WORK ORDER> Your copy should contain exactly the lines from the start of the material through the line containing "李育明質疑，一般廠商和半導體廠商採不同方式管理，將", and no pictures.

INPUT MATERIAL>
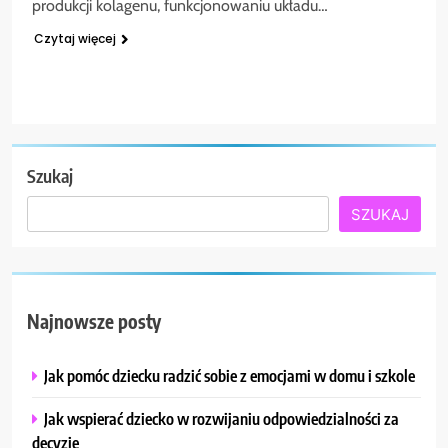
produkcji kolagenu, funkcjonowaniu układu…
Czytaj więcej
Szukaj
SZUKAJ
Najnowsze posty
Jak pomóc dziecku radzić sobie z emocjami w domu i szkole
Jak wspierać dziecko w rozwijaniu odpowiedzialności za
decyzje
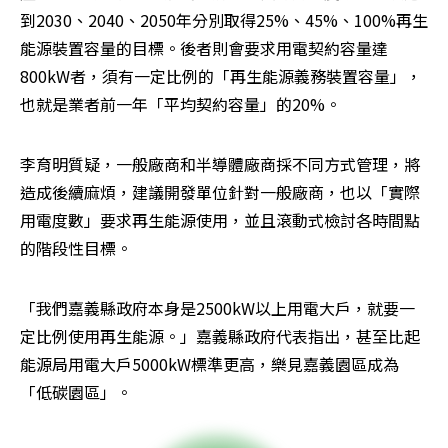
到2030、2040、2050年分別取得25%、45%、100%再生
能源裝置容量的目標。後者則會要求用電契約容量達
800kW者，須有一定比例的「再生能源義務裝置容量」，
也就是業者前一年「平均契約容量」的20%。
李育明質疑，一般廠商和半導體廠商採不同方式管理，將
造成後續麻煩，建議開發單位針對一般廠商，也以「實際
用電度數」要求再生能源使用，並且滾動式檢討各時間點
的階段性目標。
「我們嘉義縣政府本身是2500kW以上用電大戶，就要一
定比例使用再生能源。」嘉義縣政府代表指出，甚至比起
能源局用電大戶5000kW標準更高，樂見嘉義園區成為
「低碳園區」。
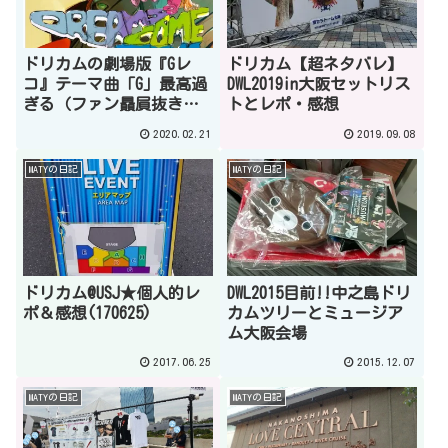
ドリカムの劇場版『Gレ
ドリカム【超ネタバレ】
コ』テーマ曲「G」最高過
DWL2019in大阪セットリス
ぎる（ファン贔屓抜きで
トとレポ・感想
マジで）
2020.02.21
2019.09.08
MATYの日記
MATYの日記
ドリカム@USJ★個人的レ
DWL2015目前!!中之島ドリ
ポ＆感想(170625)
カムツリーとミュージア
ム大阪会場
2017.06.25
2015.12.07
MATYの日記
MATYの日記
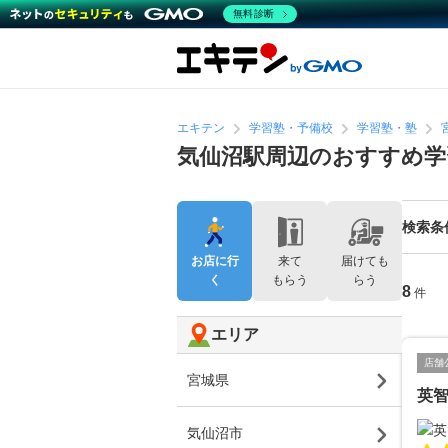
無料診断
エキテン
学習塾・予備校
学習塾・塾
気仙沼駅周辺のおすすめ学
検索条
お店に行
来て
届けても
く
もらう
らう
8
件
エリア
店舗
宮城県
英
気仙沼市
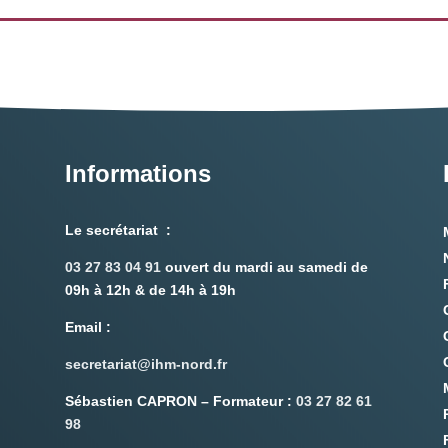
Informations
Le secrétariat :
03 27 83 04 91
ouvert du mardi au samedi de
09h à 12h & de 14h à 19h
Email
:
secretariat@ihm-nord.fr
Sébastien CAPRON – Formateur :
03 27 82 61
98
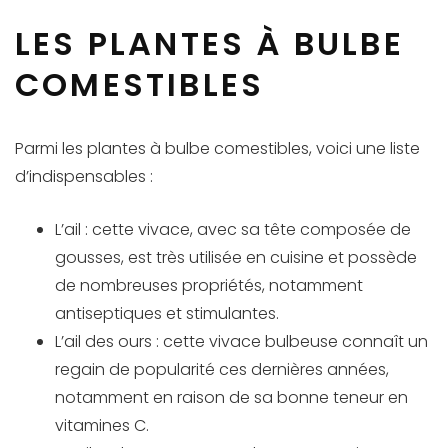
LES PLANTES À BULBE
COMESTIBLES
Parmi les plantes à bulbe comestibles, voici une liste
d’indispensables :
L’ail : cette vivace, avec sa tête composée de
gousses, est très utilisée en cuisine et possède
de nombreuses propriétés, notamment
antiseptiques et stimulantes.
L’ail des ours : cette vivace bulbeuse connaît un
regain de popularité ces dernières années,
notamment en raison de sa bonne teneur en
vitamines C.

RESPONSE BOX>
produkcji kolagenu, funkcjonowaniu układu…
Czytaj więcej
Szukaj
SZUKAJ
Najnowsze posty
Jak pomóc dziecku radzić sobie z emocjami w domu i szkole
Jak wspierać dziecko w rozwijaniu odpowiedzialności za
decyzje
到2030、2040、2050年分別取得25%、45%、100%再生
能源裝置容量的目標。後者則會要求用電契約容量達
800kW者，須有一定比例的「再生能源義務裝置容量」，
也就是業者前一年「平均契約容量」的20%。
李育明質疑，一般廠商和半導體廠商採不同方式管理，將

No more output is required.